Regarding that problem by Ceriani, I wrote
The solver has to choose how to split the set of proof games. If you split the set of proof games one way, the problem works; if you split it another way, it doesn't.
Henrik Eriksson replied:
Richard Sabey's statement is correct: a PRA solution involves splitting the set of proof games intelligently.
That is not what I meant. My point was that, in that problem by Ceriani, the solver has to decide how to split the set of proof games, and the soundness of the problem depends on how the solver split that set. It was intended as an argument against conventions which force the solver to do this, and I used that problem by Ceriani as an example.

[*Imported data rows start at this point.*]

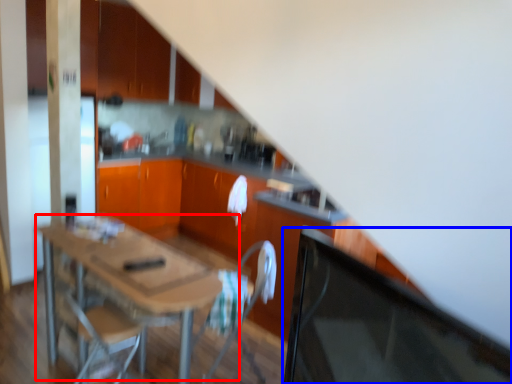
Question: Which object appears farthest to the camera in this image, table (highlighted by a red box) or computer monitor (highlighted by a blue box)?

Choices:
 (A) table
 (B) computer monitor

Answer: (A)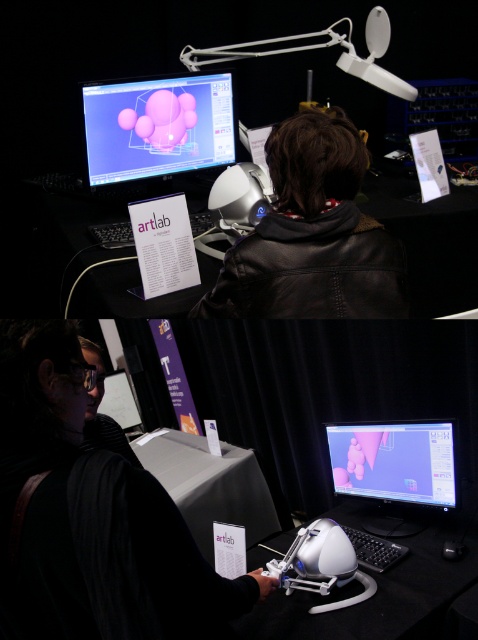
Question: Among these points, which one is nearest to the camera?

Choices:
 (A) tap(131, 561)
 (B) tap(321, 246)
 (C) tap(395, 93)

Answer: (A)

Question: Is matte pink sphere at upper center closer to the viewer compared to white matte helmet at center?

Choices:
 (A) no
 (B) yes

Answer: (A)

Question: Which object is positioned closest to the leather jacket at center?

Choices:
 (A) matte pink sphere at upper center
 (B) white plastic table at center
 (C) white plastic lamp at upper center
 (D) matte plastic monitor at center

Answer: (D)

Question: Among these points, which one is nearest to the camera?

Choices:
 (A) (312, 44)
 (B) (163, 93)

Answer: (B)

Question: Does black matte jacket at center lie in front of matte plastic monitor at center?

Choices:
 (A) no
 (B) yes

Answer: (B)

Question: In this image, where is white plastic table at center located relative to white matte helmet at center?

Choices:
 (A) left
 (B) right

Answer: (B)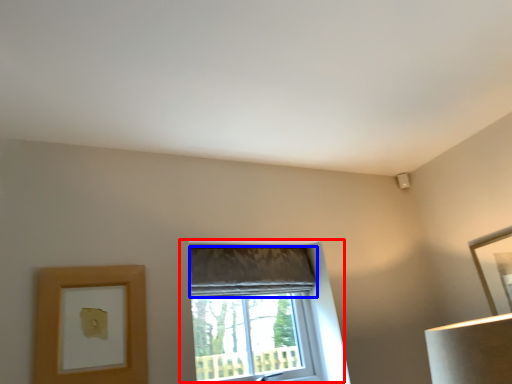
Question: Which point is further to the camera, window (highlighted by a red box) or curtain (highlighted by a blue box)?

Choices:
 (A) window
 (B) curtain

Answer: (B)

In contrast, a PRA problem does not allow the solver to decide how to split the set of proof games: RA *determines* how that set is to be split.
As I see it, a diagram position represents a set of possible game states which differ in the hidden state (castling and en passant ability, move clock, who is to move). The CCC is in effect saying that if one of these positions has strictly less castling ability than another, then you don't have to provide a solution for it. This is sensible, for otherwise every problem which did involve castling would have to be provided with a solution for the non-castling case. (If a diagram position includes any state in which castling is possible, it also includes all "less-castling" states too.)

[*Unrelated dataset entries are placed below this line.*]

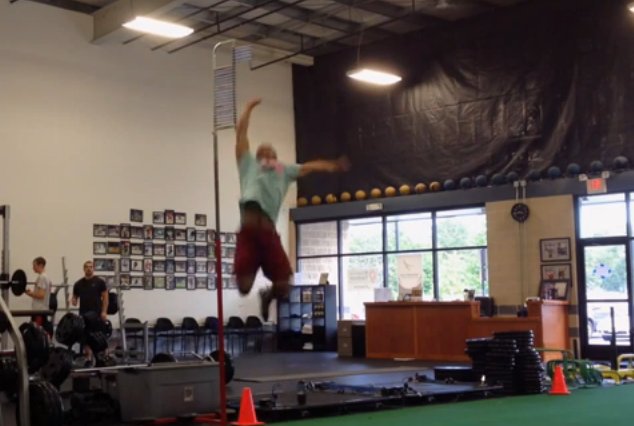
Find the location of `black flag or tarp of some sort, covering a whole part of the wall`. black flag or tarp of some sort, covering a whole part of the wall is located at coordinates (521, 105).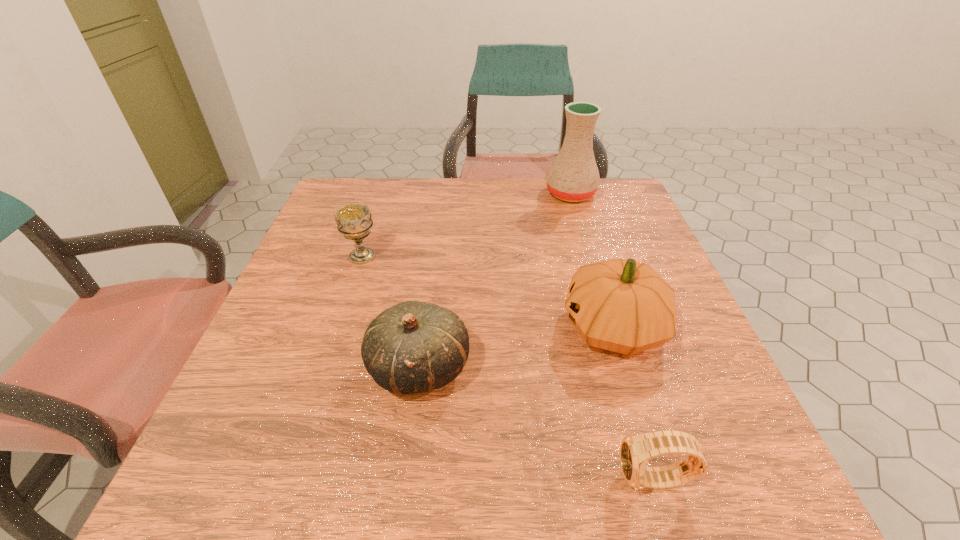
Find the location of a particular element. the tallest object is located at coordinates (x=573, y=176).

This screenshot has width=960, height=540. In order to click on the farthest object in this screenshot , I will do `click(573, 176)`.

Find the location of a particular element. The image size is (960, 540). the fourth shortest object is located at coordinates (624, 306).

The height and width of the screenshot is (540, 960). I want to click on the taller gourd, so click(624, 306).

Image resolution: width=960 pixels, height=540 pixels. Find the location of `the second object from left to right`. the second object from left to right is located at coordinates (412, 347).

This screenshot has width=960, height=540. What are the coordinates of `the left gourd` in the screenshot? It's located at (412, 347).

Locate an element on the screen. The image size is (960, 540). the leftmost object is located at coordinates (354, 221).

Where is `chalice`? chalice is located at coordinates (354, 221).

Find the location of `watch`. watch is located at coordinates click(636, 450).

Identify the location of the nearest object. point(636,450).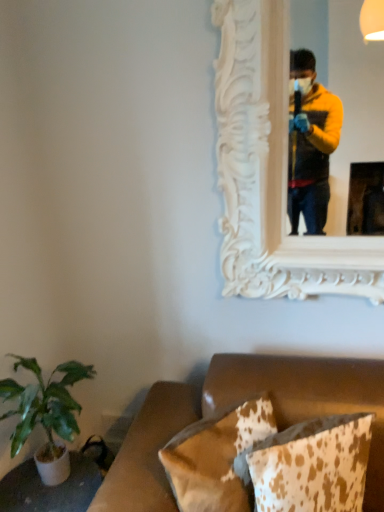
Question: From a real-world perspective, relative to green leafy plant at lower left, is white carved wood mirror at upper center vertically above or below?

Choices:
 (A) above
 (B) below

Answer: (A)

Question: Visually, is white carved wood mirror at upper center positioned to the left or to the right of green leafy plant at lower left?

Choices:
 (A) right
 (B) left

Answer: (A)

Question: Considering the real-world distances, which object is closest to the brown cowhide pillow at lower center, which ranks as the 1th pillow in left-to-right order?

Choices:
 (A) green leafy plant at lower left
 (B) cowhide pillow at lower right, which ranks as the second pillow in left-to-right order
 (C) white carved wood mirror at upper center

Answer: (B)

Question: Which of these objects is positioned farthest from the green leafy plant at lower left?

Choices:
 (A) brown cowhide pillow at lower center, which appears as the 2th pillow when viewed from the right
 (B) cowhide pillow at lower right, which ranks as the second pillow in left-to-right order
 (C) white carved wood mirror at upper center

Answer: (C)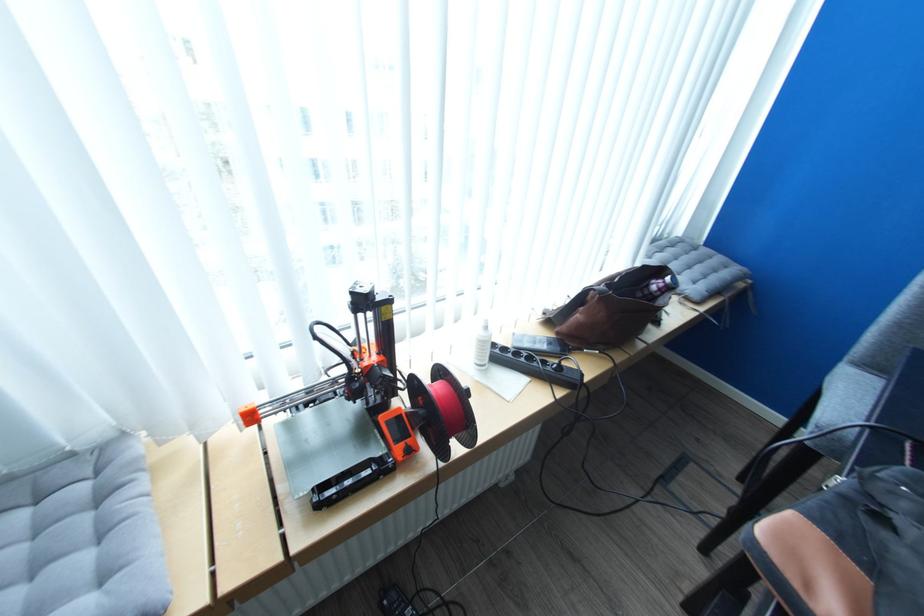
The image size is (924, 616). In order to click on white bottle nozzle in this screenshot , I will do `click(482, 337)`.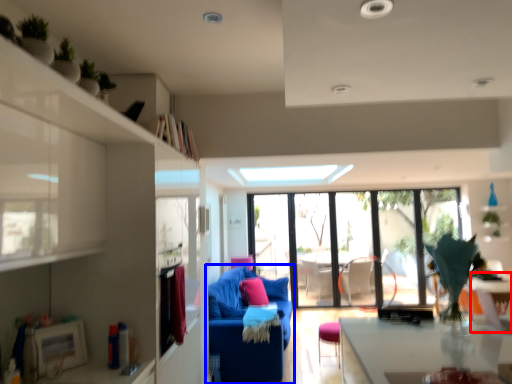
Question: Which object is further to the camera taking this photo, table (highlighted by a red box) or studio couch (highlighted by a blue box)?

Choices:
 (A) table
 (B) studio couch

Answer: (B)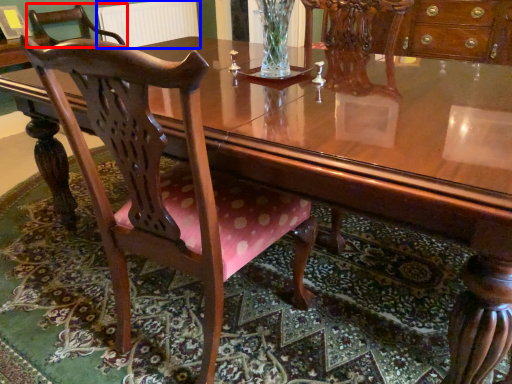
Question: Among these objects, which one is nearest to the camera, chair (highlighted by a red box) or radiator (highlighted by a blue box)?

Choices:
 (A) chair
 (B) radiator

Answer: (A)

In the case of RA-type problems with mutually exclusive castlings etc., there will be some problems where an interesting "less-castling" solution exists and some where there is none. I think that rather than imposing some "rule" which disallows one or other category of problem, we should simply agree on a notation which enables us to distinguish between them.
Richard Sabey disagrees with my statement that the solution of a partial retroanalysis problem involves splitting the set of proof games intelligently and finding a solution for each part.

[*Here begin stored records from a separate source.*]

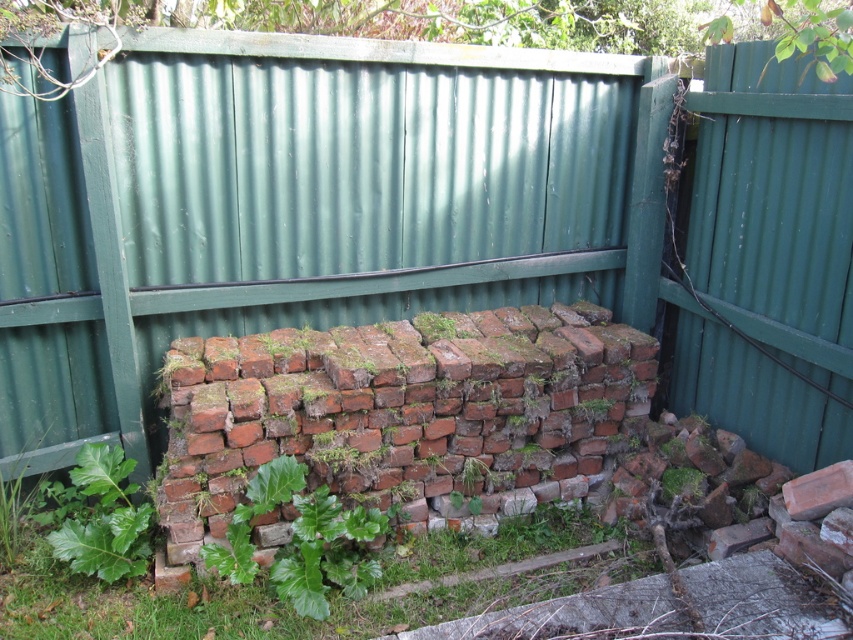
Does green leafy plant at center have a smaller size compared to green leafy plant at lower left?

Actually, green leafy plant at center might be larger than green leafy plant at lower left.

Between green leafy plant at center and green leafy plant at lower left, which one is positioned lower?

Positioned lower is green leafy plant at center.

Measure the distance between green leafy plant at center and camera.

They are 2.43 meters apart.

Find the location of a particular element. green leafy plant at center is located at coordinates (300, 540).

Which of these two, reddish-brown bricks at center or green leafy plant at center, stands taller?

Standing taller between the two is reddish-brown bricks at center.

Who is lower down, reddish-brown bricks at center or green leafy plant at center?

green leafy plant at center is below.

Which is behind, point (418, 416) or point (282, 477)?

The point (418, 416) is behind.

Find the location of a particular element. reddish-brown bricks at center is located at coordinates (403, 410).

Describe the element at coordinates (403, 410) in the screenshot. I see `reddish-brown bricks at center` at that location.

Between reddish-brown bricks at center and green leafy grass at lower center, which one appears on the left side from the viewer's perspective?

green leafy grass at lower center is more to the left.

Is point (537, 326) farther from viewer compared to point (28, 557)?

Yes, it is behind point (28, 557).

Find the location of a particular element. This screenshot has height=640, width=853. reddish-brown bricks at center is located at coordinates [x=403, y=410].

I guess that is true for those who reject the castling convention. But for all PRA problems based on the castling convention, it is clear that the set of proof games must be split intelligently. For there are always some proof games disallowing castling.
Colin Hogben said, of the CCC,
if one of these positions has strictly less castling ability than another, then you don't have to provide a solution for it.
The CCC does, though, allow for RA: castling is supposed to be legal unless RA can prove it illegal.
The trouble is this. There are various phenomena where the set of valid solutions depends on the answer to some question, and one answer indicates that the situation is more advantageous to White than the other answer indicates. For the sake of argument, let us phrase the question so that Yes indicates a better situation for White than No does. Then any solution for the No situation is also a solution for the Yes situation. So if you have solved the No situation, then you needn't look at the Yes situation.
Examples of such questions, pertinent to that Ceriani problem, are:
"Is White kingside castle legal?" "Is Black queenside castling illegal?" "May White capture Black's b-pawn en passant?"
Note that the first of these questions is phrased in a "positive" way, and the second in a "negative" way.
If RA doesn't answer the question, the CCC says "you only need to provide a solution where castling is legal" and I say "you only need to provide a solution if the answer is No". We agree in regard to Black castling, but not in regard to White castling.
Apply this to the Ceriani problem. There is no trouble if Black may castle. So suppose that Black may not castle. If there had been a solution where no castling is legal, you needn't seek a solution where White may and Black may not. But there is no solution where no castling is legal.